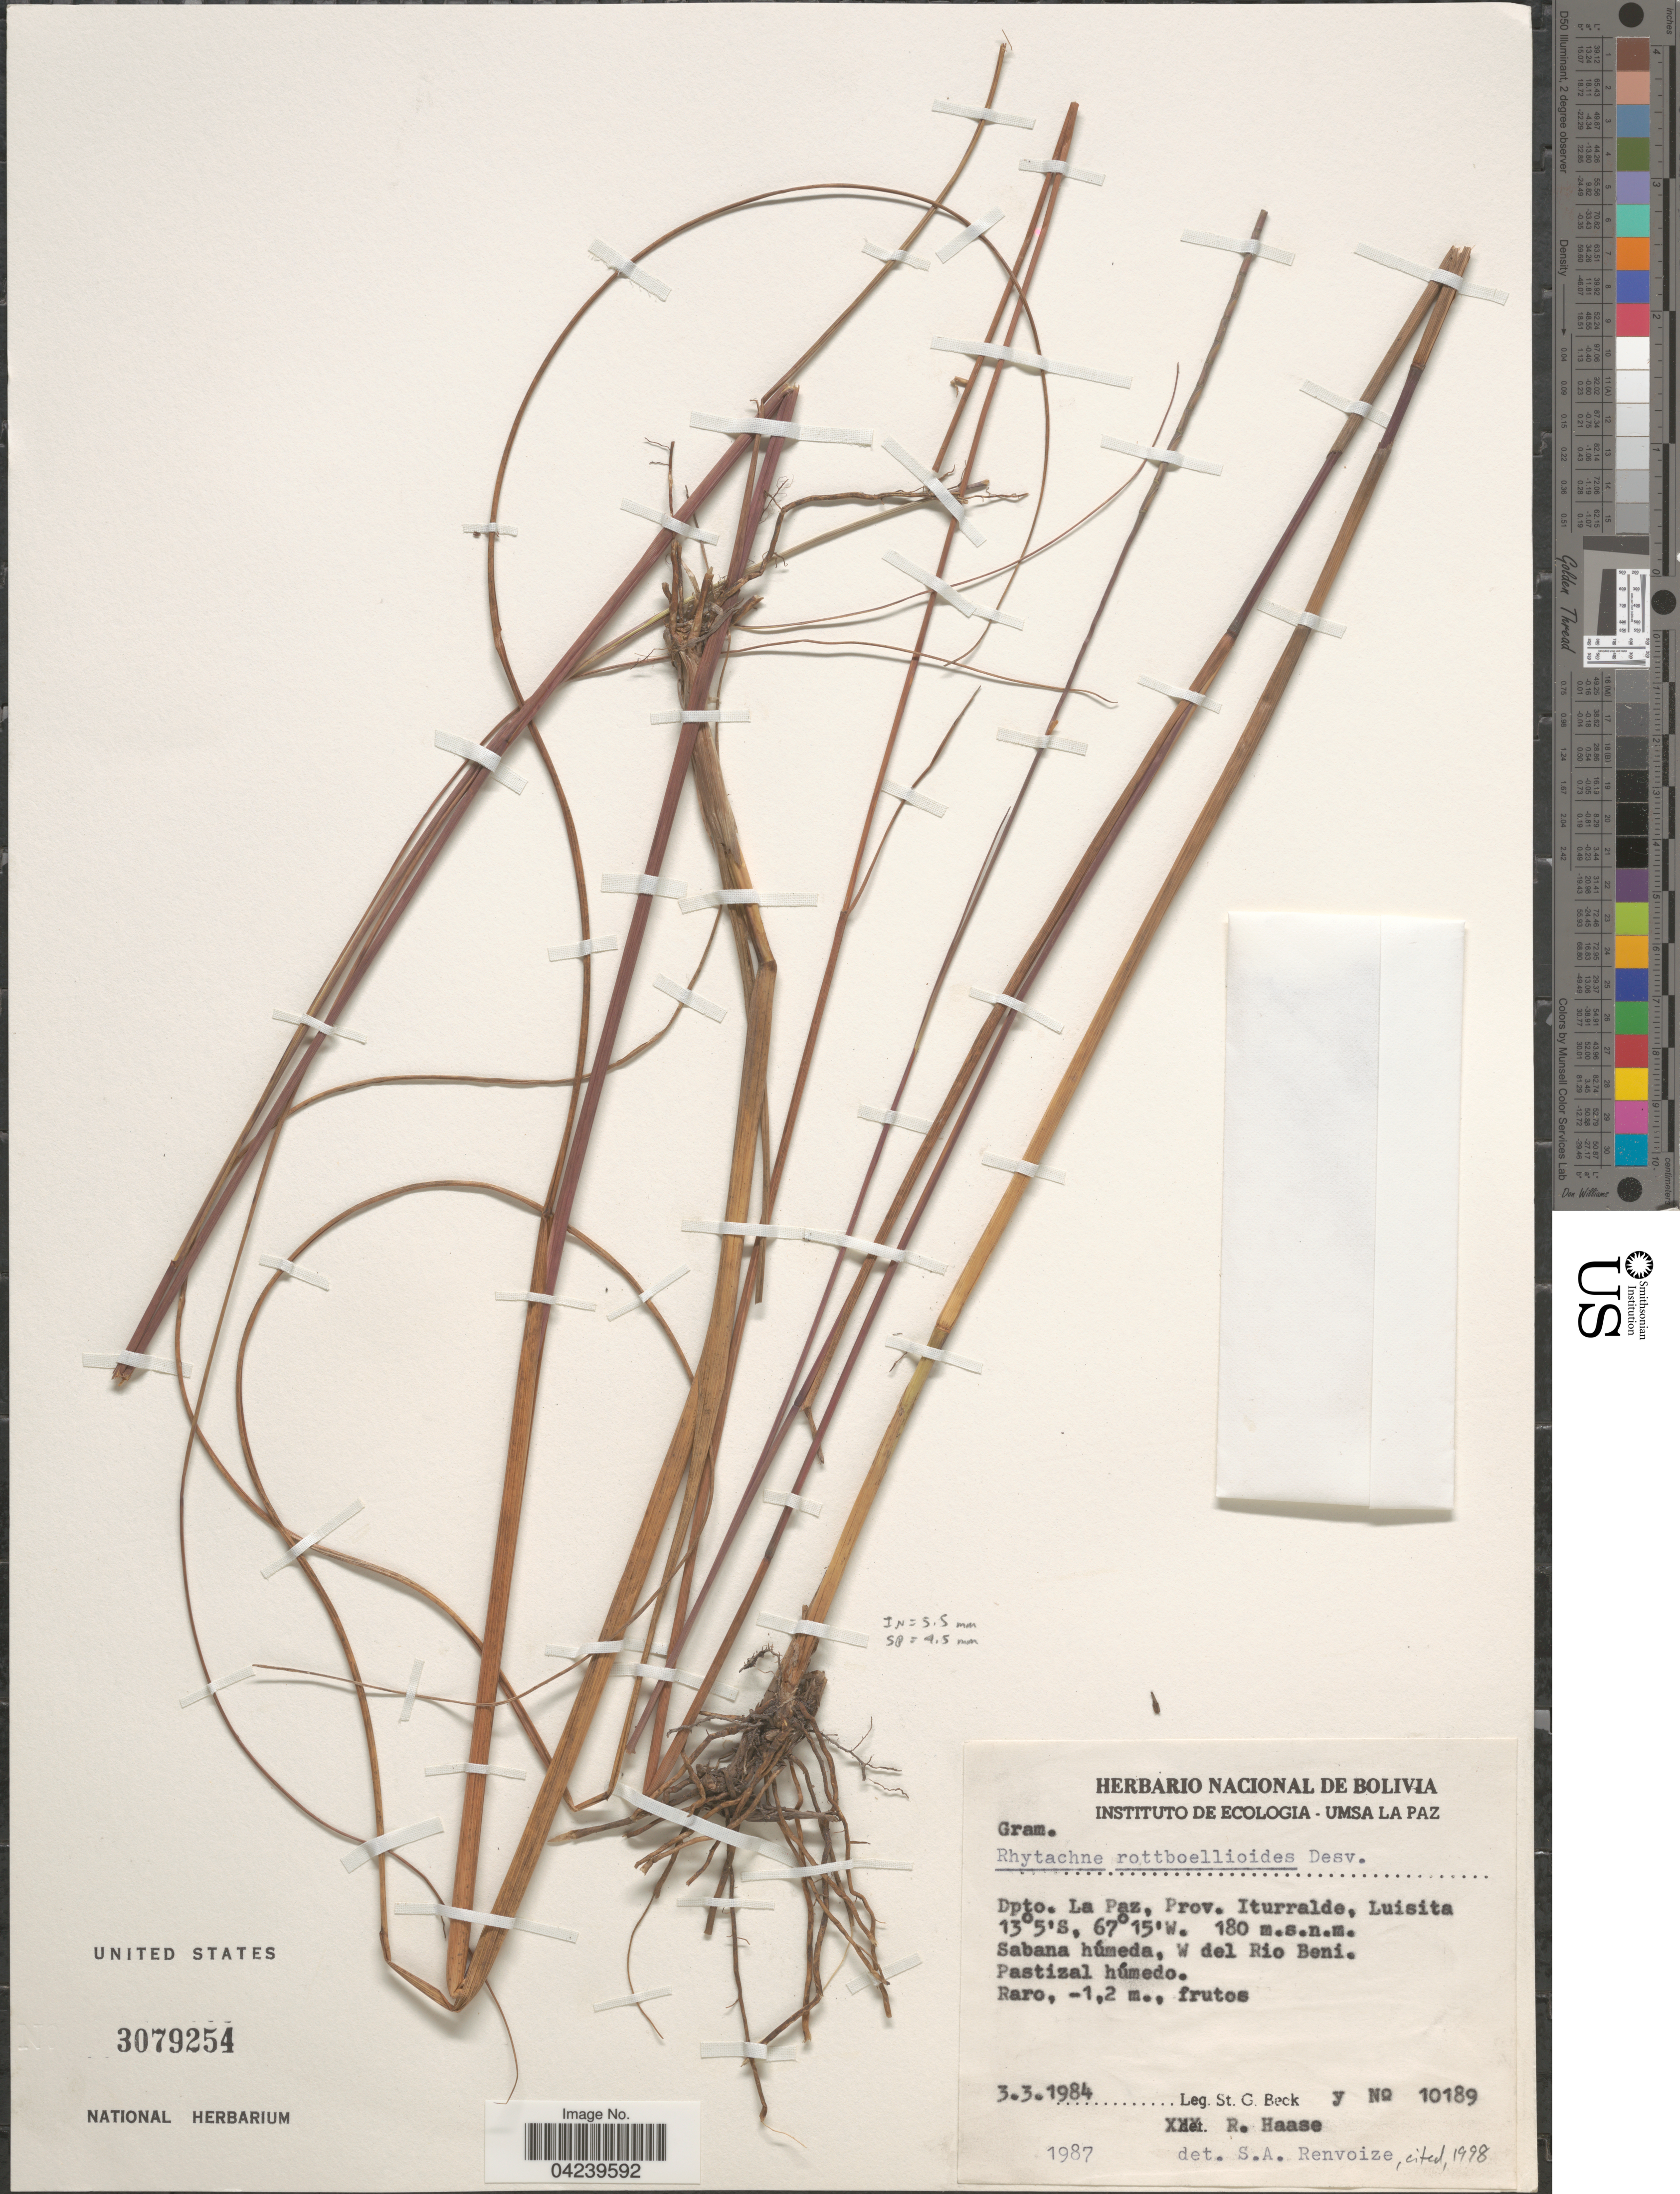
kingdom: Plantae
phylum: Tracheophyta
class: Liliopsida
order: Poales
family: Poaceae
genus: Rhytachne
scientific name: Rhytachne rottboellioides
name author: Desv.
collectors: S. G. Beck & R. Haase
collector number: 10189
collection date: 1984-03-03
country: Bolivia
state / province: La Paz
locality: Dpto. La Paz, Prov. Iturralde, Luisita. Sabana húmeda, W del Rio Beni.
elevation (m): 180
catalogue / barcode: US 3079254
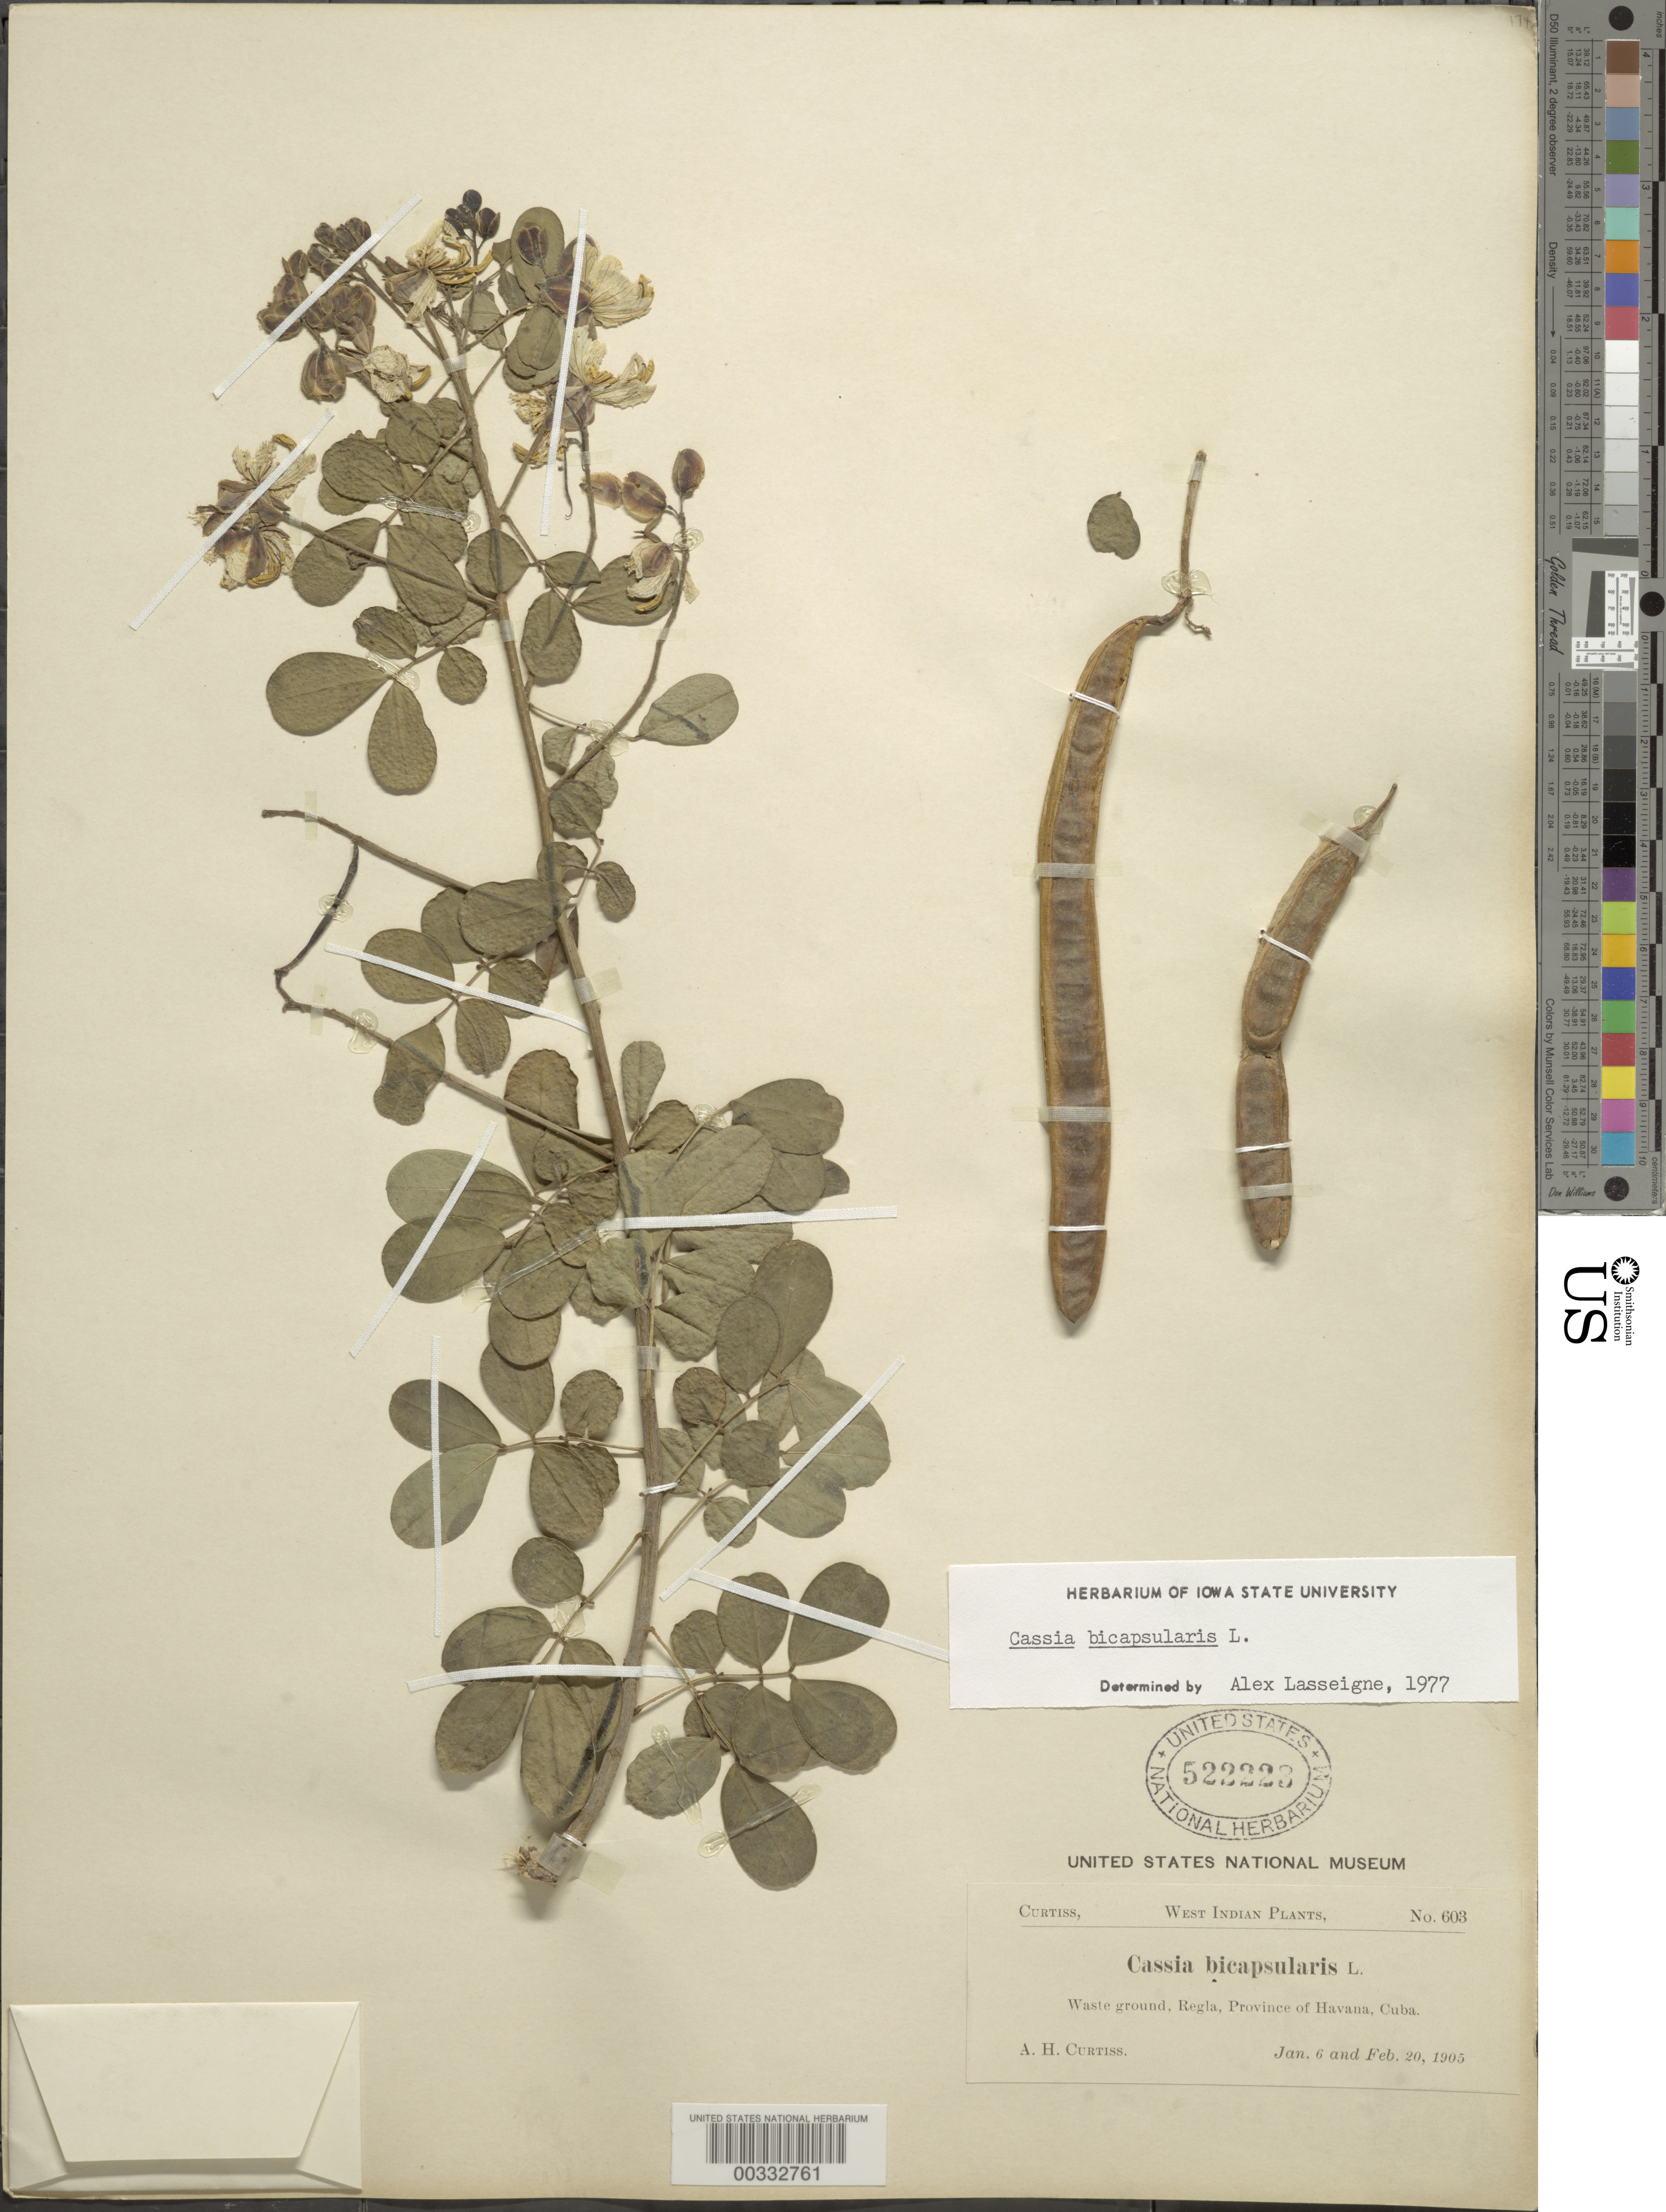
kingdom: Plantae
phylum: Tracheophyta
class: Magnoliopsida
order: Fabales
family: Fabaceae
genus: Senna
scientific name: Senna bicapsularis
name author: (L.) Roxb.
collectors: A. H. Curtiss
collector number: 603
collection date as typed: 06 Jan 1905 and 20 Feb 1905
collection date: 1905-01-06,1905-02-20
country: Cuba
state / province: La Habana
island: Greater Antilles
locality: Regla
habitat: Waste ground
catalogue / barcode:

---

- _Task description_
Extract every line of the items above that contains the string "date". Case counts.

- _Result_
collection date: 1984-03-03
collection date as typed: 06 Jan 1905 and 20 Feb 1905
collection date: 1905-01-06,1905-02-20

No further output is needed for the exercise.